[Information Boundary: Start]

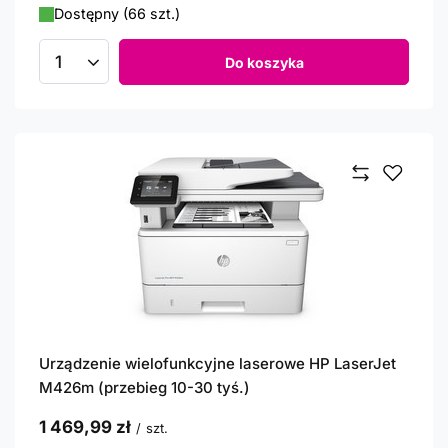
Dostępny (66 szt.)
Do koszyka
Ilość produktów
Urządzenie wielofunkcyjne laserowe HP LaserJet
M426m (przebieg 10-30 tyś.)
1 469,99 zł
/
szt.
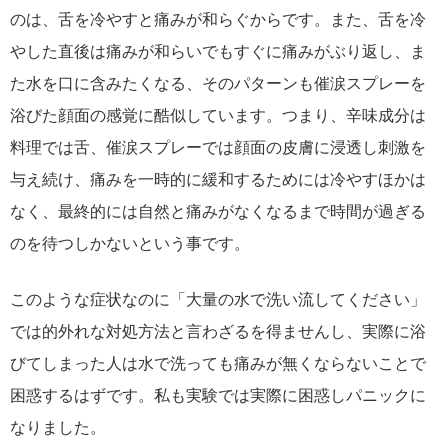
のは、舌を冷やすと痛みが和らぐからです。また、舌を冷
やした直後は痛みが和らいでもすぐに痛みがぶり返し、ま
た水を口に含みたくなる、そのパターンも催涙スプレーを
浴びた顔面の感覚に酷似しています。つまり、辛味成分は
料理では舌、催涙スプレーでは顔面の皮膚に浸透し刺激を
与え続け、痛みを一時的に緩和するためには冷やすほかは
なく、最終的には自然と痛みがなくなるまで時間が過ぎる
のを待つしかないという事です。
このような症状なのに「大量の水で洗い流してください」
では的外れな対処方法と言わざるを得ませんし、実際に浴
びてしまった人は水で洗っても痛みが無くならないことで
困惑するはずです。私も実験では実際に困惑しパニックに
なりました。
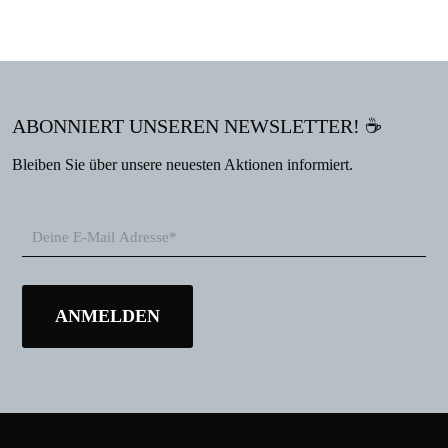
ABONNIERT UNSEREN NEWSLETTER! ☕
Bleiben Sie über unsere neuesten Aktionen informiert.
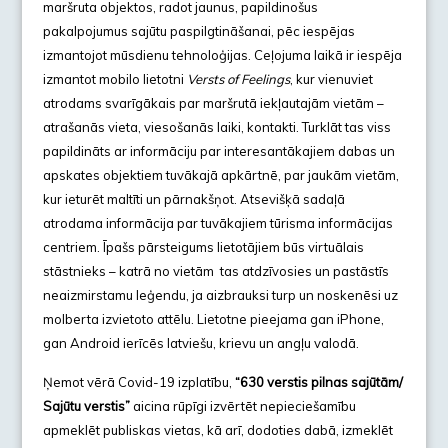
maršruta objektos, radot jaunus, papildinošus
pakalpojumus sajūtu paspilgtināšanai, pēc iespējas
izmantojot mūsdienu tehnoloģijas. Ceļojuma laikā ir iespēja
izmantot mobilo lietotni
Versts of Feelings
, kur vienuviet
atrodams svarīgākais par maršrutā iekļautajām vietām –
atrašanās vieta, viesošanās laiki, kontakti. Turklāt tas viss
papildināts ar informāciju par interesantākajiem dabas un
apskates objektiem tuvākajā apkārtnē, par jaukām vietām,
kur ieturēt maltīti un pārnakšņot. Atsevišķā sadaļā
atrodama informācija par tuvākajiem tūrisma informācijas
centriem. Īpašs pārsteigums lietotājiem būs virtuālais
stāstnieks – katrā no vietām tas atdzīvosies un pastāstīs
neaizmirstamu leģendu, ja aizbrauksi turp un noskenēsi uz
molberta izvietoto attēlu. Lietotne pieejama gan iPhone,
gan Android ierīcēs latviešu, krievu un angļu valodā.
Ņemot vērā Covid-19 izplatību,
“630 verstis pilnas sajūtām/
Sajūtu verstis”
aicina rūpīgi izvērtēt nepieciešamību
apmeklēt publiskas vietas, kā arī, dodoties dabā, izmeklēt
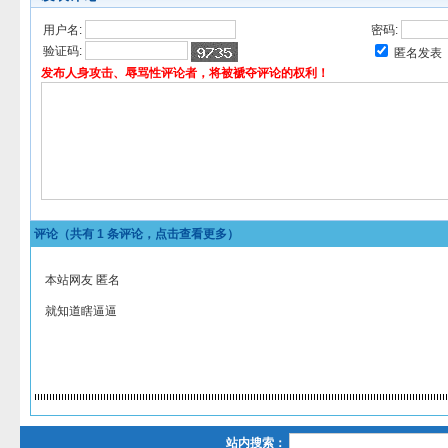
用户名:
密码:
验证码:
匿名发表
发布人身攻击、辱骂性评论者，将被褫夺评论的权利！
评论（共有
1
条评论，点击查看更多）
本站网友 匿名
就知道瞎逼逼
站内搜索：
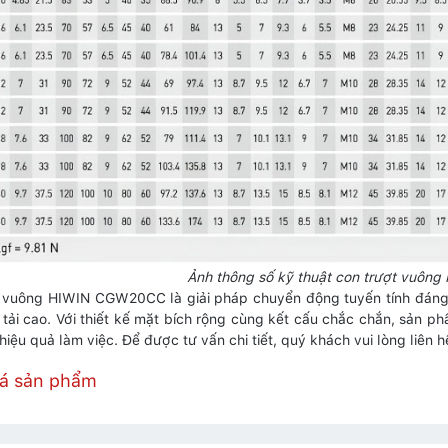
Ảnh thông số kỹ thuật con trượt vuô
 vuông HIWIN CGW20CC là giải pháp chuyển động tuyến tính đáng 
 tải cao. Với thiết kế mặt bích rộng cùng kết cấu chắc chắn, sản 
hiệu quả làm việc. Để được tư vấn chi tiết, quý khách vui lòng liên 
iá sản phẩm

[Information Boundary: End]

▶ **Work item**
In the data above, start at the line that has "izmantot mobilo lietotni", stop after the line that has "centriem. Īpašs pārsteigums", and print every line in between exactly as it stands.

▶ **Result of the exercise**
izmantot mobilo lietotni
Versts of Feelings
, kur vienuviet
atrodams svarīgākais par maršrutā iekļautajām vietām –
atrašanās vieta, viesošanās laiki, kontakti. Turklāt tas viss
papildināts ar informāciju par interesantākajiem dabas un
apskates objektiem tuvākajā apkārtnē, par jaukām vietām,
kur ieturēt maltīti un pārnakšņot. Atsevišķā sadaļā
atrodama informācija par tuvākajiem tūrisma informācijas
centriem. Īpašs pārsteigums lietotājiem būs virtuālais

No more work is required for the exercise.